Sabtu, 26 Januari 2013

Lebih Bijak dalam Menghadapi Perbedaan

“Hai orang-orang yang beriman, taatilah Allah dan taatilah Rasulnya dan para pemegang pemerintahan. Jika kalian berselisih pendapat dalam suatu hal, maka kembalikanlah urusan itu pada Allah (al-Quran) dan Rasulnya (sunnah) jika kamu benar-benar beriman kepada Allah dan hari kemudian. Yang demikian itu adalah lebih utama (bagimu) dan lebih baik akibatnya. (QS. an-Nisa: 59)
“Aku tinggalkan untuk kalian dua perkara. Kalian tidak akan sesat selama berpegangan dengannya, yaitu Kitabullah (Al Qur’an) dan sunnah Rasulullah Saw”. (HR. Muslim)


           Perbedaan dalam masalah agama adalah suatu keniscayaan. Karakter agama yang universal harus bisa menyesuaikan diri dalam konteks waktu dan tempat.
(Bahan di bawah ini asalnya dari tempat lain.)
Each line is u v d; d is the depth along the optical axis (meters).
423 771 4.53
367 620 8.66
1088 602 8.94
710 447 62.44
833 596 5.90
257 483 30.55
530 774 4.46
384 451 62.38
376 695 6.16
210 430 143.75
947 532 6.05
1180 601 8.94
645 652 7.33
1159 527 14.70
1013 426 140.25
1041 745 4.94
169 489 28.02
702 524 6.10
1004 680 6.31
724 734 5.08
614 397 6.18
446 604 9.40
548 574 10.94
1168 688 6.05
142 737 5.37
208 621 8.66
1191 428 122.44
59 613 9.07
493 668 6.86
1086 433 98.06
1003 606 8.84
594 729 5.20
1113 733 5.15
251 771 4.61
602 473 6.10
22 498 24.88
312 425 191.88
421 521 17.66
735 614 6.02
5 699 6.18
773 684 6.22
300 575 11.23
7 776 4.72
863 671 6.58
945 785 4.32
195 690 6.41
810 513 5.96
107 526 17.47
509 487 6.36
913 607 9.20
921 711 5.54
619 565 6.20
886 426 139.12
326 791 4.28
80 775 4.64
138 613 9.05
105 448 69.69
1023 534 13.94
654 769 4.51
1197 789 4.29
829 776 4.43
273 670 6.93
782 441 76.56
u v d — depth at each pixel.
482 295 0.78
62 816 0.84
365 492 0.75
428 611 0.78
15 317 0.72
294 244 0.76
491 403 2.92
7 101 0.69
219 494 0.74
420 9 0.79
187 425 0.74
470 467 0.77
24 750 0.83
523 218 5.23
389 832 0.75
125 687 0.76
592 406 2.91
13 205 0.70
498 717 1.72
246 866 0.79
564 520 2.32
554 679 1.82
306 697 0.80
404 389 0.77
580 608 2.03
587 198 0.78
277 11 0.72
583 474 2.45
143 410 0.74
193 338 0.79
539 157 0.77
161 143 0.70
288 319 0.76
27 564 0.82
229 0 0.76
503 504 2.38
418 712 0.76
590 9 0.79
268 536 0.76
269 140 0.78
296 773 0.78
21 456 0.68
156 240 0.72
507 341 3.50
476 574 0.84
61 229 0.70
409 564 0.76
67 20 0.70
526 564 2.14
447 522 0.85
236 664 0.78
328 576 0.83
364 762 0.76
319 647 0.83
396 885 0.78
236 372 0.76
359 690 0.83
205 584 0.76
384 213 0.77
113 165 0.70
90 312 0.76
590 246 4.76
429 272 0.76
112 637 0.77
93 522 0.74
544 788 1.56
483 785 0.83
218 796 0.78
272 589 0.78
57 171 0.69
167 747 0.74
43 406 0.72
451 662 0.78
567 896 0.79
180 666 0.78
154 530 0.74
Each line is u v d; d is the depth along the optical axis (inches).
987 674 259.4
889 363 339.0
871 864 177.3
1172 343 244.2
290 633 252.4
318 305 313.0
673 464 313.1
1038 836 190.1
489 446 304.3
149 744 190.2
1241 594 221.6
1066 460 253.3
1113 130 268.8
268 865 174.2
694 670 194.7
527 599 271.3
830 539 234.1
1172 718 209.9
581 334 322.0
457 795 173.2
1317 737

Perbedaan ini pada tataran akademis adalah hal yang wajar dan diperbolehkan, namun jika menimbulkan fanatisme yang pada akhirnya menimbulkan perpecahan, bahkan permusuhan, maka hal inilah yang tidak diperbolehkan. Dalam bahasa agama, perbedaan diistilahkan dengan “ikhtilaf” dan kadang disebut dengan “khilaf”. Keduanya memiliki arti yang sama, yakni adamul ittifaq artinya tiadanya kesepakatan dalam suatu hal.

Ikhtilaf ini ada beberapa macam, yaitu :
1. Ikhtilaf Tanawwu’, yakni perbedaan pendapat yang hanya bersifat variatif, antara satu dengan yang lain tidak saling bertentangan, hanya memiliki wajah yang berbeda. Misalnya macam-macam versi tentang doa iftitah, macam-macam cara gerakan sholat, dan lain-lain. Biasanya ikhtilaf tanawwu’ ini hanya terjadi pada masalah furu’iyyah (cabang), bukan pada masalah yang ushuliyyah (prinsipil). Dalam ikhtilaf ini tidak ada pendapat yang salah karena masing-masing punya landasan yang shohih.
2. Ikhtilaf Tadhod, yakni perbedaan pendapat yang antara satu pendapat dengan pendapat yang lain saling bertentangan. Misalnya perbedaan pendapat dalam menghukumi suatu makanan tertentu, apakah ini halal atau haram.
3. Ikhtilaf al-Afham, yakni perbedaan pendapat yang disebabkan oleh perbedaan pemahaman dan sudut pandang Ulama dalam memandang dan memahami suatu masalah.

Ada beberapa sebab munculnya perbedaan pendapat dalam hal agama. Sebab-sebab itu adakalanya bersifat wajar, karena memang suatu keniscayaan yang tidak bisa dihindari
, dan adakalanya harus dihindari karena efek yang bisa timbul akibat hal ini.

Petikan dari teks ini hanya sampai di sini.